* _Activity_
Extract every line of the listing that contains the word "Избавляем". Case counts.

* _Data extract_
Start of Block
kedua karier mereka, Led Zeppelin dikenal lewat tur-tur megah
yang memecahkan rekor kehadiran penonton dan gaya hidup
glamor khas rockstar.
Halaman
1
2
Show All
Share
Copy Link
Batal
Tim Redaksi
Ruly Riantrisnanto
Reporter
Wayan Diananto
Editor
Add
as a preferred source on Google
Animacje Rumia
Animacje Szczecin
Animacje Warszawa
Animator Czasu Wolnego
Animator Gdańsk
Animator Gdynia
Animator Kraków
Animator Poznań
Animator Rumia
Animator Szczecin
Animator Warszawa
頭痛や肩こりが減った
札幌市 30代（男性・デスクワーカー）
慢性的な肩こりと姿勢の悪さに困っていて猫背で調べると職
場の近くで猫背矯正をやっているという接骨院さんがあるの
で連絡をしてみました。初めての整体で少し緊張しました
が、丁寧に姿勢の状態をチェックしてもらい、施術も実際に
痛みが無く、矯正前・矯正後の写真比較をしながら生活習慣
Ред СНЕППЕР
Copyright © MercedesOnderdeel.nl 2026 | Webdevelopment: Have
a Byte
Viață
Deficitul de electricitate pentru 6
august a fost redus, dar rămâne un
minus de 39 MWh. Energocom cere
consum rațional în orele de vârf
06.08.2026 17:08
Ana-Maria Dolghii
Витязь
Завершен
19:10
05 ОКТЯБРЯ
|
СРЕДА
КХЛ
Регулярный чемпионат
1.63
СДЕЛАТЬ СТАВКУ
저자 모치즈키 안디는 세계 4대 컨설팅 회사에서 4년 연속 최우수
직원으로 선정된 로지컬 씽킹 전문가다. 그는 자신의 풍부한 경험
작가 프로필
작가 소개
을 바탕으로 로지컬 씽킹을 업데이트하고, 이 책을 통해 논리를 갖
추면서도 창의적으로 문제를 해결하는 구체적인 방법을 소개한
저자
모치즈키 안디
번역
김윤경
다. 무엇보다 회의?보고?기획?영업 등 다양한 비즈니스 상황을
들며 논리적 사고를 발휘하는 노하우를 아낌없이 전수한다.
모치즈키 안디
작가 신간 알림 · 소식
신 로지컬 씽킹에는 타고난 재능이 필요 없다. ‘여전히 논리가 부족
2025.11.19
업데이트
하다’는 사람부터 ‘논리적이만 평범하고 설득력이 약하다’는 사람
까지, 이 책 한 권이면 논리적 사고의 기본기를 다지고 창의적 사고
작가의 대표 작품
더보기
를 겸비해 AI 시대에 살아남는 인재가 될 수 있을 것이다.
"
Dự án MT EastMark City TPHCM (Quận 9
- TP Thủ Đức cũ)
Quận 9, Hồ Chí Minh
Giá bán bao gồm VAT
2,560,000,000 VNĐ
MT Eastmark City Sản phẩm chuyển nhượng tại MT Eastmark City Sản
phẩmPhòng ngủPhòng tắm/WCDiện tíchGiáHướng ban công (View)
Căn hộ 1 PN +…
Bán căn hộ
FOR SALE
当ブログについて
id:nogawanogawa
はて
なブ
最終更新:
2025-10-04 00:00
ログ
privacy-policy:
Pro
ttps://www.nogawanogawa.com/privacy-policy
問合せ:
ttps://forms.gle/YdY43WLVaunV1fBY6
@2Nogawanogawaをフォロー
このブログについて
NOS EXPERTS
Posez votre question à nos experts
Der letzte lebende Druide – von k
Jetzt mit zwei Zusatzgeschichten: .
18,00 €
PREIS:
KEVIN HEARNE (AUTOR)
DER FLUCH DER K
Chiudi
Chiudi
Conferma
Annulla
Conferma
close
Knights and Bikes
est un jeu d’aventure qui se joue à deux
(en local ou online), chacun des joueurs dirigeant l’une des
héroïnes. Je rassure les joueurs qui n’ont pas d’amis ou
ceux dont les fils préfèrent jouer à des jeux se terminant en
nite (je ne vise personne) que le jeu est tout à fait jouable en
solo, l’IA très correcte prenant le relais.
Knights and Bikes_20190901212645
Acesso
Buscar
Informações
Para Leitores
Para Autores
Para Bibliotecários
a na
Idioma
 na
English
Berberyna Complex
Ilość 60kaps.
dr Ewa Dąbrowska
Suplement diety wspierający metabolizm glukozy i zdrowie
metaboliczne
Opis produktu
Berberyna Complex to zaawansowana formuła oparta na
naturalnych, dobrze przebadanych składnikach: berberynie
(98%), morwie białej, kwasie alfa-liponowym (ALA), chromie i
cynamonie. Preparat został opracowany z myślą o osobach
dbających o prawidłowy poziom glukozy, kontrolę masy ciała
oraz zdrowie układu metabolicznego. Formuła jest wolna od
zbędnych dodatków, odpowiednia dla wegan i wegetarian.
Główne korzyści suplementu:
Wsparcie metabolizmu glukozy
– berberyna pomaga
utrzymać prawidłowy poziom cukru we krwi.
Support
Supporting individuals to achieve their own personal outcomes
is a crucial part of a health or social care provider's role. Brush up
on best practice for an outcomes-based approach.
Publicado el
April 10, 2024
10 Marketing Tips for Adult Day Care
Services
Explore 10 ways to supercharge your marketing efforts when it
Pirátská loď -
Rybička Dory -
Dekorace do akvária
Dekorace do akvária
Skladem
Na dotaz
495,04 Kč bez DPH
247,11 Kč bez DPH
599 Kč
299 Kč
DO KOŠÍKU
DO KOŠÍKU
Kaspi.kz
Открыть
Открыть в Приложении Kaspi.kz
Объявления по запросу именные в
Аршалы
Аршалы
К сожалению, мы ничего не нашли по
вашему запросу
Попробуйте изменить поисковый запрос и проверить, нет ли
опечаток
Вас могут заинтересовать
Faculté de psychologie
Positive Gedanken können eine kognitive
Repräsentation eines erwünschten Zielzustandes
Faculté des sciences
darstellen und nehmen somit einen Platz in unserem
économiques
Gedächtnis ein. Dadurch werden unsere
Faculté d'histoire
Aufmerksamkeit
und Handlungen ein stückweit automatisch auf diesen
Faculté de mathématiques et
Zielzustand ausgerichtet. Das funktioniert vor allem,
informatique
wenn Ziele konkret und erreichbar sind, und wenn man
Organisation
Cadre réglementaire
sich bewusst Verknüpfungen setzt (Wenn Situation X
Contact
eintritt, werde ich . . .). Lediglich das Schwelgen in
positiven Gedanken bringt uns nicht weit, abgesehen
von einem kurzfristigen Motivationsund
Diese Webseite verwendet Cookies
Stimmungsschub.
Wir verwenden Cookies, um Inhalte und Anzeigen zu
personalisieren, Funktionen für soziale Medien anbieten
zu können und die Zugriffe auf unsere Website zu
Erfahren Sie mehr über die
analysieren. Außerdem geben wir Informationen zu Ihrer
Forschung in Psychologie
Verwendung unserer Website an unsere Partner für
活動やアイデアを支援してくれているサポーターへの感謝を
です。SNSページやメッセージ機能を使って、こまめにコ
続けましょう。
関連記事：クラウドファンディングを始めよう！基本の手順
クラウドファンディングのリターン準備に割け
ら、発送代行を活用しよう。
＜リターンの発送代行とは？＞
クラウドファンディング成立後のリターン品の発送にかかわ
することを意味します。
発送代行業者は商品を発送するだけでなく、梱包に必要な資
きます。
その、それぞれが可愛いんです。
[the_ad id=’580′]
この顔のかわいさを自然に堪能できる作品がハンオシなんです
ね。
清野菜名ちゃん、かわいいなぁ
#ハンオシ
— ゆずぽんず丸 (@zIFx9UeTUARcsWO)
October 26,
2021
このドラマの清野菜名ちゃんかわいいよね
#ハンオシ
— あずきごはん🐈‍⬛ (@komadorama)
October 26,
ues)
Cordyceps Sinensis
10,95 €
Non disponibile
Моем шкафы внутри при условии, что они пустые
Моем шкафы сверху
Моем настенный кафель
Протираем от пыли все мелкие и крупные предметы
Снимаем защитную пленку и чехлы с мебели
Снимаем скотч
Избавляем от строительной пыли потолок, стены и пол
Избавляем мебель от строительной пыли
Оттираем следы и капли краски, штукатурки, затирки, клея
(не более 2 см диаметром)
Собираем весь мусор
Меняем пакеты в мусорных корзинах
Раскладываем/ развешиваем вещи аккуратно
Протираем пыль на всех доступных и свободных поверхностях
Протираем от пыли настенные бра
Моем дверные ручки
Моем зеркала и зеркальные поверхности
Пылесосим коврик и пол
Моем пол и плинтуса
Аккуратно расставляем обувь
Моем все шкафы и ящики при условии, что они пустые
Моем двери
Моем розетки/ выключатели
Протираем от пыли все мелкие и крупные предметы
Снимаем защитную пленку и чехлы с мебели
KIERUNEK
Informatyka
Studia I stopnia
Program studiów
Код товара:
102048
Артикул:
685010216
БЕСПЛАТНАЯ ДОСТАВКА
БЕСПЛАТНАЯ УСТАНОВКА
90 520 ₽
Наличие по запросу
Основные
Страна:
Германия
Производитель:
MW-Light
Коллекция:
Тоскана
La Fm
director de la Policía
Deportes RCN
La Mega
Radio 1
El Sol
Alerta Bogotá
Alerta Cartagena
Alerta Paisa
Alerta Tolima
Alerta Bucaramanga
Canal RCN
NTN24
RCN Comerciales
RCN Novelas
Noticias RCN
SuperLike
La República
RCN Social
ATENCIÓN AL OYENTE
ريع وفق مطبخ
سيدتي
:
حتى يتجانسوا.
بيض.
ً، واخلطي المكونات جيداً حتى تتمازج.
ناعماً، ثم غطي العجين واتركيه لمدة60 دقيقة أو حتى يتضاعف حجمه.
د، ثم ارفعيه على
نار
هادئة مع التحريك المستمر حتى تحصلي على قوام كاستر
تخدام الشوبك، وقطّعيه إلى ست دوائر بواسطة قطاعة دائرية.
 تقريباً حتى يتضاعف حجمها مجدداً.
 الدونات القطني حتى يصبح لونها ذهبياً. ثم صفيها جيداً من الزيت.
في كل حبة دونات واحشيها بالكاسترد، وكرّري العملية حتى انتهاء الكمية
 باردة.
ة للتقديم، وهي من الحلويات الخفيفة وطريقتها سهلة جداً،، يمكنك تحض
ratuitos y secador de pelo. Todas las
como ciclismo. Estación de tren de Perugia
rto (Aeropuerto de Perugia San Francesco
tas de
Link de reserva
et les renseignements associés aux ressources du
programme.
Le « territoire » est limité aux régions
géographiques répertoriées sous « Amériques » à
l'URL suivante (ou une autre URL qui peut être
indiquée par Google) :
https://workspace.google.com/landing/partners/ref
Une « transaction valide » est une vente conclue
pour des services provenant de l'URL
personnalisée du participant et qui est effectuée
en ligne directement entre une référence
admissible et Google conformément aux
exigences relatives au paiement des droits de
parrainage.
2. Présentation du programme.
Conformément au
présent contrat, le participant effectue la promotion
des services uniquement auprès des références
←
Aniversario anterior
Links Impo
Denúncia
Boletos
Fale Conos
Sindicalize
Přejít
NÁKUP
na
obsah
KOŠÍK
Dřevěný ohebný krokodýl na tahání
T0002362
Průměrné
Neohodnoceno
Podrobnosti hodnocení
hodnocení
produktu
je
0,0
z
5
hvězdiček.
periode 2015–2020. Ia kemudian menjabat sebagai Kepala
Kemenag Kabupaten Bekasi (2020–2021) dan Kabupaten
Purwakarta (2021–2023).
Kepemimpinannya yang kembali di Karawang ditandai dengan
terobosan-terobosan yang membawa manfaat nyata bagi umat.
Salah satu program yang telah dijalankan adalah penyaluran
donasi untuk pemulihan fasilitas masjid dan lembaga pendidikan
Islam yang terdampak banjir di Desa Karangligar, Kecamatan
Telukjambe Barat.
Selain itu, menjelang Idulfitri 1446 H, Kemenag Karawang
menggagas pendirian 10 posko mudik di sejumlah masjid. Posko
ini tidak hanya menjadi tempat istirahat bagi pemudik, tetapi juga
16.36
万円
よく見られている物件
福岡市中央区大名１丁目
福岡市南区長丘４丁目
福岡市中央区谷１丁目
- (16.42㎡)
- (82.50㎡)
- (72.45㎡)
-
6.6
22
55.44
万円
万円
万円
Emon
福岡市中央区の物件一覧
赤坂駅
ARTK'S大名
End of Block
* _Output for this task_
Избавляем от строительной пыли потолок, стены и пол
Избавляем мебель от строительной пыли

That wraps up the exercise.